One quick suggestion, when dealing with a new manufactured home in a metropolitan area that conforms to the federally mandated code and equivalent site-built restrictions for a given area, in order for a local government to pass a housing restriction on only manufactured housing and not any other residential housing, they must demonstrate an overwhelmingly compelling reason as to why they believe such a restriction is superior policy. In their required justification they would have to defend why their selective exclusion would not have an adverse or disparate impact on housing choice and any protected classes such as families who would like to live in something larger than a one-bedroom apartment or elderly retirees on fixed income who need a lower cost home choice. Failing to meet a much higher burden in ordinance creation would result in the ordinances being deemed void as either against public policy or a violation of fair housing ideals.

I know, such things are crazy talk from a guy wondering around in the sun in an old suite of armor. Completely irrational, right?
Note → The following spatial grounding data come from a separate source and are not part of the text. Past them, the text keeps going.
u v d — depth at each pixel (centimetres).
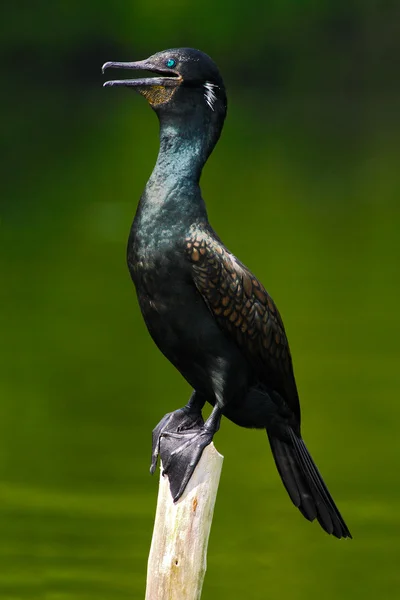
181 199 625
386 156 3528
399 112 4656
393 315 1744
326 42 5275
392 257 2200
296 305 1802
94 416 1306
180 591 596
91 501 1090
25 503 1080
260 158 3531
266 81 5319
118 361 1524
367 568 983
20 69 5200
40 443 1227
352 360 1509
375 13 5200
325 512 659
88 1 5247
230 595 934
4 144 3616
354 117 4509
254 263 2103
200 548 598
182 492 598
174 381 1447
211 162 3469
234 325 623
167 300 621
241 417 657
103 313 1769
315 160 3481
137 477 1147
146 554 990
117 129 4025
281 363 645
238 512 1085
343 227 2516
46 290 1909
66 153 3459
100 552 989
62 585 933
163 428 640
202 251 614
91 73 5247
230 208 2733
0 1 5194
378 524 1055
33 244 2298
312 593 934
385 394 1377
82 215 2591
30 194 2834
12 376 1452
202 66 639
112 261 2144
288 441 666
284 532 1049
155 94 642
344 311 1766
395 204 2828
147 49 5306
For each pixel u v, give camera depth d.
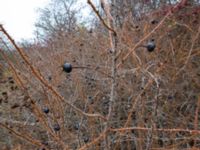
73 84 5.63
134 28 6.02
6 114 4.97
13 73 3.71
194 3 8.03
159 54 6.07
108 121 2.87
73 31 8.83
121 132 3.72
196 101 5.59
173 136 4.30
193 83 6.02
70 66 2.61
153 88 4.55
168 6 7.84
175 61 6.05
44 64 6.75
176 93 5.77
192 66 6.74
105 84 5.15
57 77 5.74
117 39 2.78
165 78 5.47
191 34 7.27
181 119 5.23
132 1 7.83
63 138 3.85
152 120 3.43
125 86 4.84
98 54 6.33
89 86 5.40
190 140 4.33
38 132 4.61
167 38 6.76
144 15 7.88
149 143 3.36
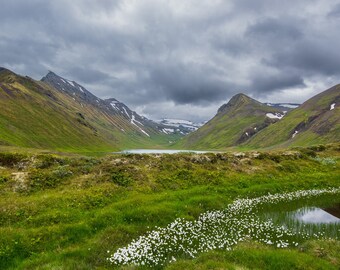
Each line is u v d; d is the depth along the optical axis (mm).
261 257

Well, I got the outfit on, and I’m on the damn horse so I might as well go for it, so here it goes.

The CFPB is big on consumer notice and consumer choice, so why not add a consumer notice for any site-built home being financed that says, WAIT. Before you sign, did you know you might be able to buy an equivalent house for less than half the cost per square foot of this one?” The same notice mandate could be applied to Fair Housing regulations requiring disclosures prior to a home purchase or a residential rental that a manufactured housing option would be hundreds of dollars less per month in all-in housing costs.
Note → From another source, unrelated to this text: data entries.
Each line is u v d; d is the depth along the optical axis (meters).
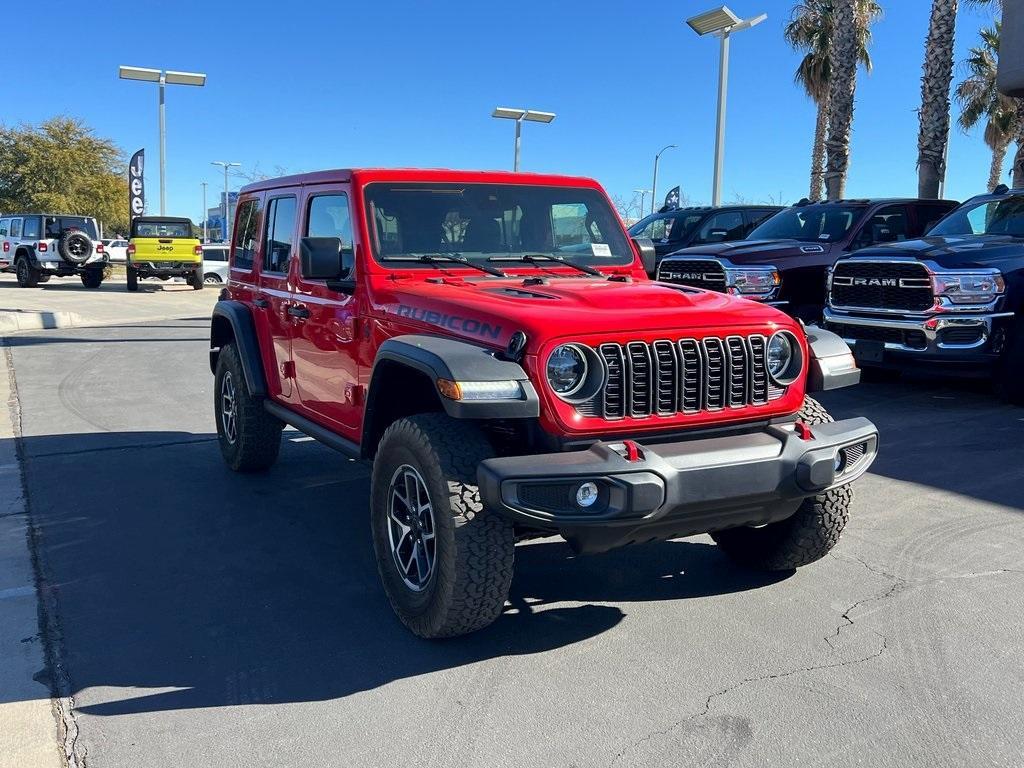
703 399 3.71
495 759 3.03
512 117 32.72
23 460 7.07
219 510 5.76
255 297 6.08
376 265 4.52
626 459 3.40
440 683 3.54
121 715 3.33
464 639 3.92
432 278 4.55
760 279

Reading between the lines of the white paper it sounds like more notices and warning mandates are coming down the pike for the manufactured housing industry, so I’ll ask another crazy question. Why don’t we ever get notices showing our clear advantages for consumers?

WHERE ARE YOU SUPPOSED TO LIVE IF YOU MAKE $26,000 YEAR?
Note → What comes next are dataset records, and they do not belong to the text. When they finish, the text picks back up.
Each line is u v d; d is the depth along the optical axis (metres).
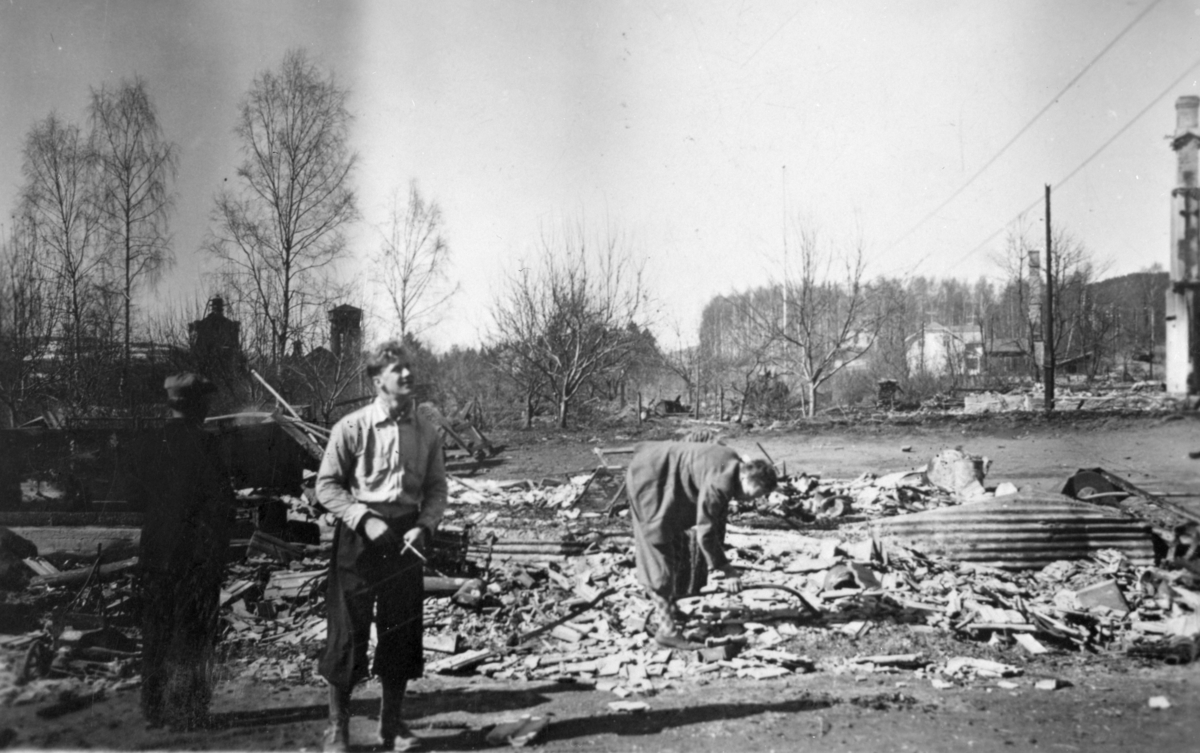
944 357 24.34
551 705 3.63
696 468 4.56
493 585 5.52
The demand of affordable housing is undeniable. As incomes stagnate and living costs increase the demand for affordable housing will continue to grow. The manufactured housing story in this equation is one of “haves-and-have-nots.” But in our story the multi-billion dollar issue is subsidization. And we are in the “have-not” camp.

Any way you slice any of the myriad of “affordable housing” incentives or programs, at their core is government subsidization. I know there are the Libertarian minded readers out there disgusted at the idea of government subsidy. And similar to the city ordinance restriction argument I previously made, all things being equal and all subsidy removed, I know manufactured homes would compete for a much higher market share of housing.

However, while I’m admittedly crazy in this current effort, I’m not crazy enough to ever think all subsidization in all forms could practically be removed. I might think I’m a knight on a horse, but I’m not so nuts to think I’m the back-end of a horse (though some may beg to differ).

Instead, this Don Quixote is on a different quest of insane ideas. If you are going to subsidize programs to foster home affordability, why don’t you provide subsidy and incentive to clearly the most affordable housing option of manufactured homes?

Manufactured housing is, at times, somewhat eligible for some types of current programs. But in practice the government policies and attentions applying affordable housing subsidy in large scale to manufactured housing are more of a unicorn than an everyday work horse.

The subsidy is pervasive starting at the federal level, but also at state and city levels. Site-built and multi-family developers are granted incentives, tax breaks, and many other subsidies if they are building affordable homes or units. Most of the time the requirement to get the subsidy is that only a small portion of the total development provide affordable options. This is most common in apartment construction, but site-built and condo development also share in these subsidy treasures.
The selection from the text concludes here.